Friends With Benefit

691 23 0
                                    


*Tin Tin*


Klakson mobil di luar sudah beberapa kali berbunyi. Seorang lelaki berpakaian resmi dengan rambut berpomed rapi tak henti-hentinya menekan tombol klakson dengan senyuman jahilnya.Jam di tangannya menunjukkan pukul 6 sore. Hari ini dia ada undangan seorang teman lama yang menikah di sebuah ballroom Hotel Bintang 5 di Kota Sidney. Undangan itu memang dimulai pukul 8 malam tapi entah kenapa dia sangat senang membuat seseorang yang ditunggunya kesal.


*Tin Tin* dia membunyikannya lagi.

Tak lama seorang wanita dengan balutan gaun hitam sederhana tapi elegan keluar dari sebuah pintu losmen sambil menenteng sepatu hak tingginya. Dia tergopoh-gopoh sambil berusaha memasangkan anting yang tinggal sebelah kirinya belum terpasang.

Wanita itu masuk ke dalam mobil dan melemparkan sepatu haknya ke arah pengemudi.
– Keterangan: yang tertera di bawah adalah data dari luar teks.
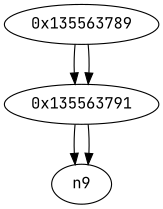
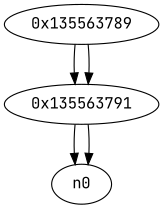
  digraph {
    fontname="JetBrains Mono"
    node [fontname="JetBrains Mono"]
    edge [fontname="JetBrains Mono"]
    n1 [label="0x135563789"]
    n2 [label="0x135563791"]
-   n0 [label=n9]
+   n0
    n1 -> n2
    n1 -> n2
    n2 -> n0
    n2 -> n0
  }
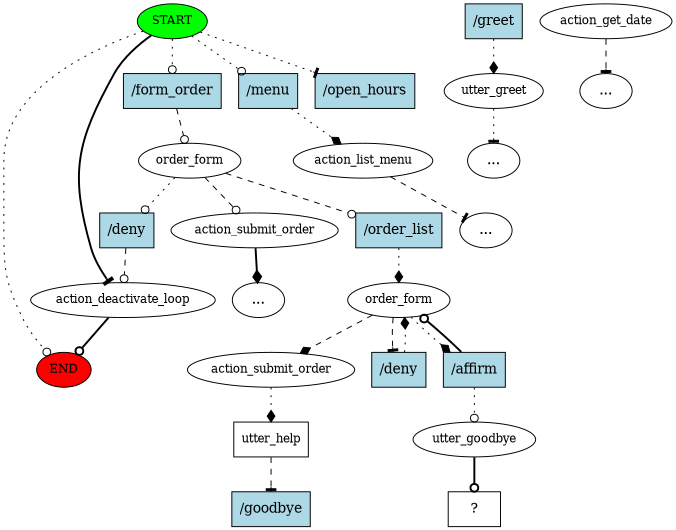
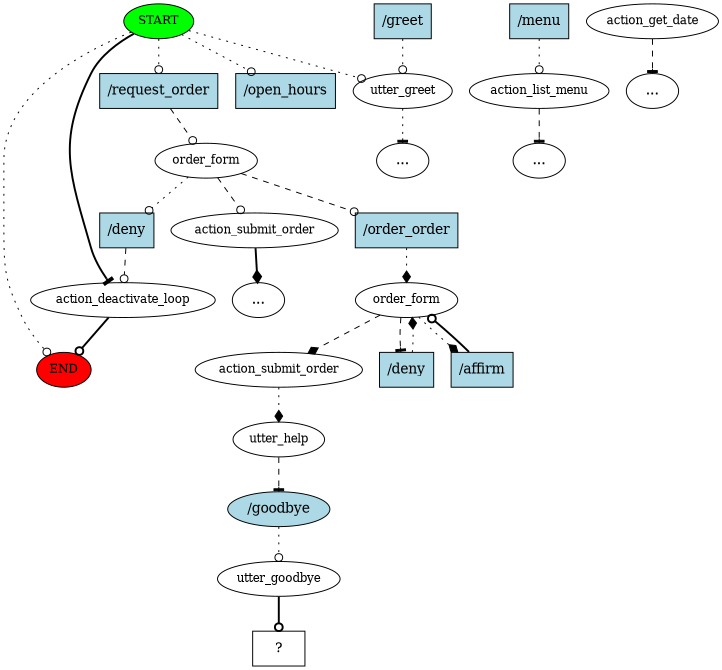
  digraph {
    edge [arrowhead=odot style=dotted]
    n1 [fillcolor=green fontsize=12 label=START style=filled]
    n2 [fillcolor=red fontsize=12 label=END style=filled]
-   n3 [fillcolor=lightblue label="/form_order" shape=rect style=filled]
+   n3 [fillcolor=lightblue label="/request_order" shape=rect style=filled]
    n4 [fillcolor=lightblue label="/menu" shape=rect style=filled]
    n5 [fillcolor=lightblue label="/open_hours" shape=rect style=filled]
    n6 [fontsize=12 label=action_deactivate_loop]
    n7 [fillcolor=lightblue label="/greet" shape=rect style=filled]
    n8 [fontsize=12 label=utter_greet]
    n9 [fontsize=12 label=order_form]
    n10 [fontsize=12 label=action_list_menu]
    n11 [label="..."]
    n12 [fontsize=12 label=action_submit_order]
    n13 [fillcolor=lightblue label="/deny" shape=rect style=filled]
-   n14 [fillcolor=lightblue label="/order_list" shape=rect style=filled]
+   n14 [fillcolor=lightblue label="/order_order" shape=rect style=filled]
    n15 [label="..."]
    n16 [fontsize=12 label=order_form]
    n17 [label="..."]
    n18 [fontsize=12 label=action_get_date]
    n19 [label="..."]
    n20 [fontsize=12 label=action_submit_order]
    n21 [fillcolor=lightblue label="/deny" shape=rect style=filled]
    n22 [fillcolor=lightblue label="/affirm" shape=rect style=filled]
-   n23 [fontsize=12 label=utter_help shape=box]
-   n24 [fillcolor=lightblue label="/goodbye" shape=rect style=filled]
+   n23 [fontsize=12 label=utter_help]
+   n24 [fillcolor=lightblue label="/goodbye" shape=ellipse style=filled]
    n25 [fontsize=12 label=utter_goodbye]
    n26 [label="  ?  " shape=rect]
    n1 -> n2
    n1 -> n3
-   n1 -> n4
-   n1 -> n5 [arrowhead=tee]
+   n1 -> n8
+   n1 -> n5
    n1 -> n6 [arrowhead=tee style=bold]
    n3 -> n9 [style=dashed]
-   n4 -> n10 [arrowhead=diamond]
+   n4 -> n10
    n6 -> n2 [style=bold]
-   n7 -> n8 [arrowhead=diamond]
+   n7 -> n8
    n8 -> n11 [arrowhead=tee]
    n9 -> n12 [style=dashed]
    n9 -> n13
    n9 -> n14 [style=dashed]
    n10 -> n17 [arrowhead=tee style=dashed]
    n12 -> n15 [arrowhead=diamond style=bold]
    n13 -> n6 [style=dashed]
    n14 -> n16 [arrowhead=diamond]
    n16 -> n20 [arrowhead=diamond style=dashed]
    n16 -> n21 [arrowhead=tee style=dashed]
    n16 -> n22 [arrowhead=diamond]
    n18 -> n19 [arrowhead=tee style=dashed]
    n20 -> n23 [arrowhead=diamond]
    n21 -> n16 [arrowhead=diamond]
    n22 -> n16 [style=bold]
    n23 -> n24 [arrowhead=tee style=dashed]
-   n22 -> n25
+   n24 -> n25
    n25 -> n26 [style=bold]
  }
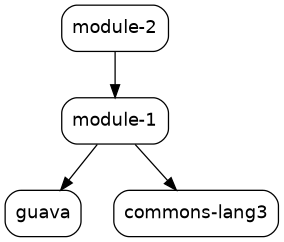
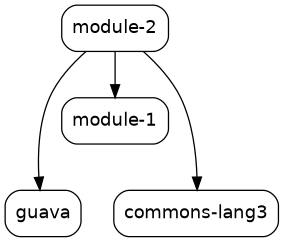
  digraph {
    node [fontname=Helvetica fontsize=14 shape=box style=rounded]
    edge [fontname=Helvetica fontsize=10]
    n1 [label=<module-2>]
    n2 [label=<module-1>]
    n3 [label=<guava>]
    n4 [label=<commons-lang3>]
    n1 -> n2
-   n2 -> n3
-   n2 -> n4
+   n1 -> n3
+   n1 -> n4
  }
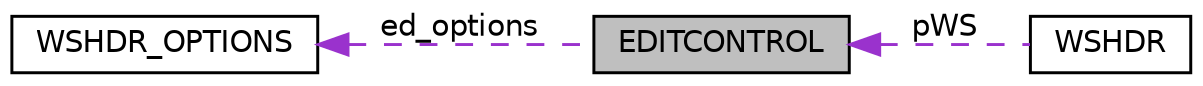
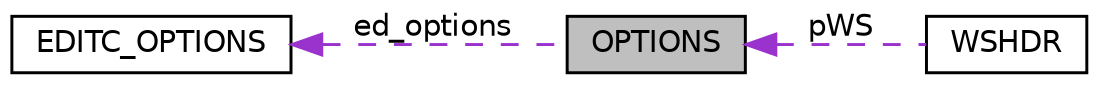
  digraph {
    rankdir=LR
    node [color=black fillcolor=white fontname=Helvetica fontsize=10 shape=record style=filled]
    edge [color=darkorchid3 dir=back fontname=Helvetica fontsize=10 labelfontname=Helvetica labelfontsize=10 style=dashed]
-   n1 [fillcolor=grey75 fontcolor=black height=0.2 label=EDITCONTROL width=0.4]
+   n1 [fillcolor=grey75 fontcolor=black height=0.2 label=OPTIONS width=0.4]
    n2 [height=0.2 label=WSHDR width=0.4]
-   n3 [height=0.2 label=WSHDR_OPTIONS width=0.4]
+   n3 [height=0.2 label=EDITC_OPTIONS width=0.4]
    n1 -> n2 [label=" pWS"]
    n3 -> n1 [label=" ed_options"]
  }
"Kamu bilang kan jam 8 pestanya!" sentaknya.

"Iya. Tapi gimana kalau kita kejebak macet?" jawab lelaki itu dengan wajah serius yang dibuat-buat.

"Aku gak mau lagi kamu ajak ke pesta-pesta kayak gini ya! Biar aja kamu sendiri dan biar orang lain tahu kalo kamu masih jomblo!" ancam wanita itu.

"Eits! Iya deh sori.." lelaki itu terkekeh sambil menjalankan mobil BMW hitamnya ke tempat tujuan.

Dean dan Sasha mereka berdua sudah berteman sejak menyelesaikan kuliah S1nya di Monash University. Dean yang seorang arsitek dan Sasha desainer interior kini menjalankan perusahaan bersama-sama yang dipimpin oleh Dean. Persahabatan yang telah terjalin sejak dulu terus berlanjut hingga kini.

Persahabatan Dean dan Sasha ini tergolong unik. Mereka berdua yang sama-sama seorang workaholic dan mengabaikan kehidupan pribadinya ini sama-sama betah menjomblo. Tapi setiap ada acara spesial seperti sekarang ini, mereka akan berperan sebagai pasangan agar tidak terlihat menyedihkan di mata orang lain. Semacam simbiosis mutualisme. Friends with Benefit.

Sasha menarik kaca spion dalam lalu melihat dandanannya yang terlihat cantik tapi tak berlebihan. Lalu dipakainya sepatu hak tinggi yang tadi dia lemparkan pada Dean. Sesekali Dean melirik ke arah Sasha. Sebenarnya dia ingin memuji, but in different way.

"Coba aja kamu kayak gini tiap hari, mungkin kamu udah punya pacar!" kata Dean.

Sasha melirik Dean, tak mau kalah. "Dih. Helloo.. apa kabar sama kamu?? Kamu tuh yang mesti cari pacar biar mulutmu gak terlalu tajem ngomongnya!"

Saling ejek adalah cara mereka berkomunikasi.

45 menit berselang, Dean sampai di area drive thru pintu masuk hotel. Tanpa memadamkan mesin, keduanya keluar dari mobil. Lalu Dean memberi isyarat pada juru parkir hotel untuk memarkirkan mobilnya. Lalu dia menyusul Sasha yang sudah masuk ke lobi hotel. Dean sudah berada di sampingnya.

"Acaranya ada di ballroom lantai 7." kata Dean lalu berjalan menuju lift yang disusul Sasha.Setelah pintu lift terbuka, mereka pun masuk dan menunggu pintu lift kembali tertutup. Tak ada orang lain di lift itu.

"Akhm!" Dean berdeham lalu lengan kirinya berkacak pinggang. 

Sasha menghela nafas lalu melingkarkan lengannya pada lengan Dean. Terpantullah bayangan mereka yg bergandengan dari pintu lift. Sempurna. Siapapun yang melihatnya pasti menganugerahi mereka pasangan paling serasi. Wanita cantik dengan riasan sanggul ala kadarnya dan lelaki tampan berstelan jas hitam dengan badan atletis yang sempurna. Sasha setinggi bahu Dean. Ketika mereka sedang tidak akur, Dean selalu menang karena dengan tubuhnya yang lebih tinggi dari Sasha selalu membuat Sasha serasa terintimidasi.